• **Problem details**
Copy the lines character for character, beginning with the line containing "algo salía mal?" and continuing through the line containing "se abraza. Se". Include both of those lines.

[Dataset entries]

- Opening Delimiter -

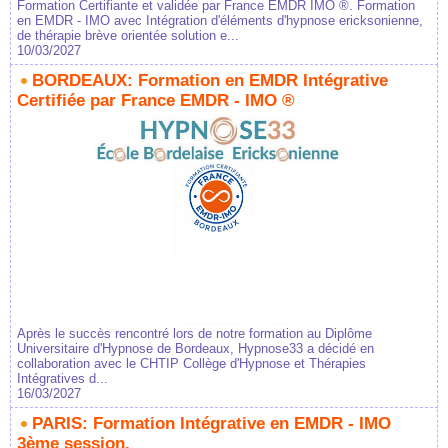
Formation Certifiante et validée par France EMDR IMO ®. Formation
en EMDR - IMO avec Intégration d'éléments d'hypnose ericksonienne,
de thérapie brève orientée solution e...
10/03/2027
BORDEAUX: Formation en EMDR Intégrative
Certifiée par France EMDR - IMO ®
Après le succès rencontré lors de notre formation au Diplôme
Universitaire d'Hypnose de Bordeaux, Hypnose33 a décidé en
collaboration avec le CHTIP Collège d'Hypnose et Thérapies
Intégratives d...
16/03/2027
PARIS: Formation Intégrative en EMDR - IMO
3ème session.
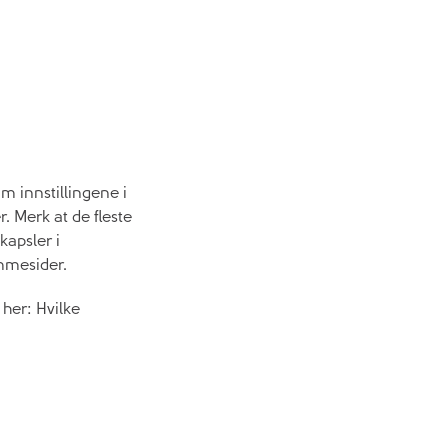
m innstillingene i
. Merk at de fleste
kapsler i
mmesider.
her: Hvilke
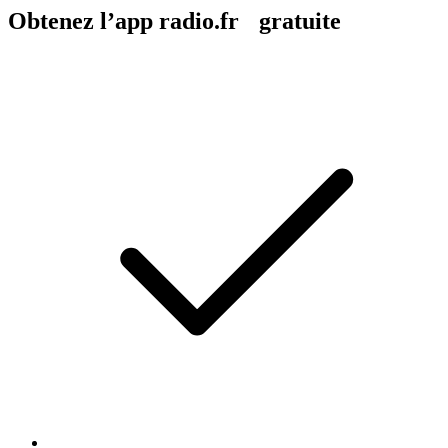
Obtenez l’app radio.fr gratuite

- Closing Delimiter -
- Opening Delimiter -

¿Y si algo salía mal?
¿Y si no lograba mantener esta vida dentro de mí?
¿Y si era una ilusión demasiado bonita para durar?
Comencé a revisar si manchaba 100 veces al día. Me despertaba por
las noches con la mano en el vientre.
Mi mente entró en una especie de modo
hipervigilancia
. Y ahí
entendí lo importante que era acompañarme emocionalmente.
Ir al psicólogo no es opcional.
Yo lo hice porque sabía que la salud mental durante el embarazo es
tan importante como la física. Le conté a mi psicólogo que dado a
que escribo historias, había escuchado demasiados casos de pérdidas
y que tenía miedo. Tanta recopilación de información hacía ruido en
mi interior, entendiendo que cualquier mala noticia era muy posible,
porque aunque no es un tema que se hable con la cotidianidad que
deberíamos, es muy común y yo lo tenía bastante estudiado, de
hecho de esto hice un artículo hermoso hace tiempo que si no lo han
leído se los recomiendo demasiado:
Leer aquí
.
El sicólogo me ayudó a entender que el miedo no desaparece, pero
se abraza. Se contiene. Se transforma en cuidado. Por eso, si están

- Closing Delimiter -

• **Answer area**
¿Y si algo salía mal?
¿Y si no lograba mantener esta vida dentro de mí?
¿Y si era una ilusión demasiado bonita para durar?
Comencé a revisar si manchaba 100 veces al día. Me despertaba por
las noches con la mano en el vientre.
Mi mente entró en una especie de modo
hipervigilancia
. Y ahí
entendí lo importante que era acompañarme emocionalmente.
Ir al psicólogo no es opcional.
Yo lo hice porque sabía que la salud mental durante el embarazo es
tan importante como la física. Le conté a mi psicólogo que dado a
que escribo historias, había escuchado demasiados casos de pérdidas
y que tenía miedo. Tanta recopilación de información hacía ruido en
mi interior, entendiendo que cualquier mala noticia era muy posible,
porque aunque no es un tema que se hable con la cotidianidad que
deberíamos, es muy común y yo lo tenía bastante estudiado, de
hecho de esto hice un artículo hermoso hace tiempo que si no lo han
leído se los recomiendo demasiado:
Leer aquí
.
El sicólogo me ayudó a entender que el miedo no desaparece, pero
se abraza. Se contiene. Se transforma en cuidado. Por eso, si están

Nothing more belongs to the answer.